**Directive 1:** Reproduce the news report on free speech at UNC System campuses word for word.
**Directive 2:** Convert every line of the listing below into a JSON list of strings, one string per line, skipping blank lines. Leave out the pictures.

Report on UNC System campus free speech provides insights into climate, student experiences

Published June 16, 2022

By Joe Killian

Some conservative students say they feel stifled, but generally not by faculty members

When Policy Watch reported on conservative writer and podcaster Ben Shapiro’s visit to UNCG in April, it had all the hallmarks of the current debate over free speech on campuses.

A highly partisan figure drawing huge crowds with divisive — in this case, transphobic and homophobic — language. Students protesting, holding a competing event and verbally sparring with the speaker. Questions about whether the student group who sponsored the talk should be banned from campus. A university tying itself in knots to support free speech, but not the language or viewpoint of the speaker.

But after a year’s work on eight UNC System campuses that included surveying more than 3,400 students, a team of researchers say Shapiro’s visit isn’t indicative of the important questions surrounding free speech on campuses. It is, they say, indicative of one of their key findings: the loudest, most passionate voices often dominate the conversation and get the most attention without actually representing the campus community.

Dr. Timothy Ryan

“Probably everyone who was at this thing, either for Shapiro or the counter event, are really politically engaged people — and that’s a very small sliver of the population on any campus,” said Dr. Timothy Ryan, a political scientist at UNC-Chapel Hill whose survey work is at the heart of a report on free speech and constructive dialogue in the UNC system that was released last month.

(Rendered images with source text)

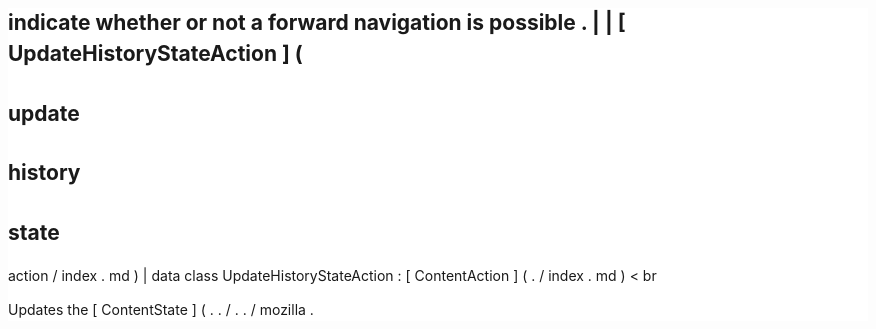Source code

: indicate
whether
or
not
a
forward
navigation
is
possible
.
|
|
[
UpdateHistoryStateAction
]
(
-
update
-
history
-
state
-
action
/
index
.
md
)
|
data
class
UpdateHistoryStateAction
:
[
ContentAction
]
(
.
/
index
.
md
)
<
br
>
Updates
the
[
ContentState
]
(
.
.
/
.
.
/
mozilla
.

**Task solution 1:**
Report on UNC System campus free speech provides insights into climate, student experiences

Published June 16, 2022

By Joe Killian

Some conservative students say they feel stifled, but generally not by faculty members

When Policy Watch reported on conservative writer and podcaster Ben Shapiro’s visit to UNCG in April, it had all the hallmarks of the current debate over free speech on campuses.

A highly partisan figure drawing huge crowds with divisive — in this case, transphobic and homophobic — language. Students protesting, holding a competing event and verbally sparring with the speaker. Questions about whether the student group who sponsored the talk should be banned from campus. A university tying itself in knots to support free speech, but not the language or viewpoint of the speaker.

But after a year’s work on eight UNC System campuses that included surveying more than 3,400 students, a team of researchers say Shapiro’s visit isn’t indicative of the important questions surrounding free speech on campuses. It is, they say, indicative of one of their key findings: the loudest, most passionate voices often dominate the conversation and get the most attention without actually representing the campus community.

Dr. Timothy Ryan

“Probably everyone who was at this thing, either for Shapiro or the counter event, are really politically engaged people — and that’s a very small sliver of the population on any campus,” said Dr. Timothy Ryan, a political scientist at UNC-Chapel Hill whose survey work is at the heart of a report on free speech and constructive dialogue in the UNC system that was released last month.

**Task solution 2:**
[
  "Source code",
  ": indicate",
  "whether",
  "or",
  "not",
  "a",
  "forward",
  "navigation",
  "is",
  "possible",
  ".",
  "|",
  "|",
  "[",
  "UpdateHistoryStateAction",
  "]",
  "(",
  "-",
  "update",
  "-",
  "history",
  "-",
  "state",
  "-",
  "action",
  "/",
  "index",
  ".",
  "md",
  ")",
  "|",
  "data",
  "class",
  "UpdateHistoryStateAction",
  ":",
  "[",
  "ContentAction",
  "]",
  "(",
  ".",
  "/",
  "index",
  ".",
  "md",
  ")",
  "<",
  "br",
  ">",
  "Updates",
  "the",
  "[",
  "ContentState",
  "]",
  "(",
  ".",
  ".",
  "/",
  ".",
  ".",
  "/",
  "mozilla",
  "."
]